In the interview transcript, which of Curtis Chin's parents was an immigrant?

Text extract
>>>>

Curtis Chin [00:17:31]:
Yeah, I mean, I was born in America, my dad was born in America, but my mom was an immigrant and she really brought that immigrant spirit to our household of just that old Horatio Elder story of just pick her up by your own bootstraps. You can do whatever you want just by your own sheer force. It’s about these lessons that you learn from your family and which ones you actually adopt. And one of them was this idea of being able to work hard. But then as you get older, you understand that you’re actually living in a larger system, that there are all these other infrastructure that’s already been built up. And so you have to tackle both, right? You have to make sure that the playing field is fair for everybody, but then you have to work hard to be able to achieve that success.
Brad Shreve [00:18:16]:
Do yourself a favor right now. It’s quick, easy, and you won’t miss 1 second of the show, whether you’re on the phone or on the computer. Look at the app where you’re hearing me now and find the button that says Follow or subscribe and click it now. You’ll be notified when a new episode publishes, and you won’t miss a single one.
The restaurant was part of your family. And hearing you talk about that hard work mentality is very Asian stereotype. But a lot of times stereotypes come out of nowhere, and other times they exist for a reason. Would you say there’s truth to that stereotype in general?
Curtis Chin [00:18:56]:
I think that’s an immigrant mentality, and because a lot of Asians are immigrants, so you see that there are a lot of lazy Asians out there. They’re just not moving to America to achieve the American dream. But I think that you look at African immigrants, immigrants from Europe, immigrants from South America, immigrants generally come here and work their asses off, right? And so maybe that might be a little bit skewed, but I do agree with you that sometimes there are some things that we call stereotypical, which actually do have a basis in culture and sometimes a basis in history. Right? So one of the stereotypes is that Asians are very good at math and science, right? But maybe the reason that a lot of the Asians that come to this country go into those fields of math and science is because there’s this perception that those fields are a little bit more objective, that there’s a little bit less discrimination in those fields. Right. Because I know that’s what I was taught as a kid is that, look, you don’t want to be a writer, you don’t want to be a lawyer, because you’re going to be discriminated against. It’s going to be harder for you as an Asian to achieve there. But if you went into the sciences, you just have to solve the problems correctly, and you will get that promotion. Right. You cannot dispute if somebody if the math solution is correct or not. And so there’s a little historical aspect to some of these things, too, that play into these decisions that we make.

<<<<

Listing
>>>>

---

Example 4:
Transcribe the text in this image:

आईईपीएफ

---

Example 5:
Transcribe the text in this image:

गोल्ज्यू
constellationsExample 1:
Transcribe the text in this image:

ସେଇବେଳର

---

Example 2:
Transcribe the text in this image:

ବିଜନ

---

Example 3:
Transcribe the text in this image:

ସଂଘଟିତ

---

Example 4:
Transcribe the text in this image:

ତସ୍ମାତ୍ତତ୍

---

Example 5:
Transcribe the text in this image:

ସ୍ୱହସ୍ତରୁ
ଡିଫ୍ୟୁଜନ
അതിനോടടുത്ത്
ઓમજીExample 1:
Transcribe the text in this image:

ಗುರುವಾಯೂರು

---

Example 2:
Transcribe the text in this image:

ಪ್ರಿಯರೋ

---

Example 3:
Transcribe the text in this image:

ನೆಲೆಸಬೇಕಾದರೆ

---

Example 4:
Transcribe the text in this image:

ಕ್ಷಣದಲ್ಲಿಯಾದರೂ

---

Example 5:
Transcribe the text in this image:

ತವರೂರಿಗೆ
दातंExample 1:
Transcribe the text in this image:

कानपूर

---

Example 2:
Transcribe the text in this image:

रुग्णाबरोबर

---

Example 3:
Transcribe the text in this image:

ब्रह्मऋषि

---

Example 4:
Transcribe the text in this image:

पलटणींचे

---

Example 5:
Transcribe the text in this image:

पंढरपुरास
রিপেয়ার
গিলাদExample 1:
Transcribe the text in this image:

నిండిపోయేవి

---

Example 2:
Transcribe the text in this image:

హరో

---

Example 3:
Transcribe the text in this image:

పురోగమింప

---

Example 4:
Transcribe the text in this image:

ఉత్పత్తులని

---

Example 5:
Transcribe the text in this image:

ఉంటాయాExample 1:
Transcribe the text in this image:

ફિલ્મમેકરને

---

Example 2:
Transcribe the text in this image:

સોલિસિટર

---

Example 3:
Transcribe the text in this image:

<<<<

Response to the task
His mom.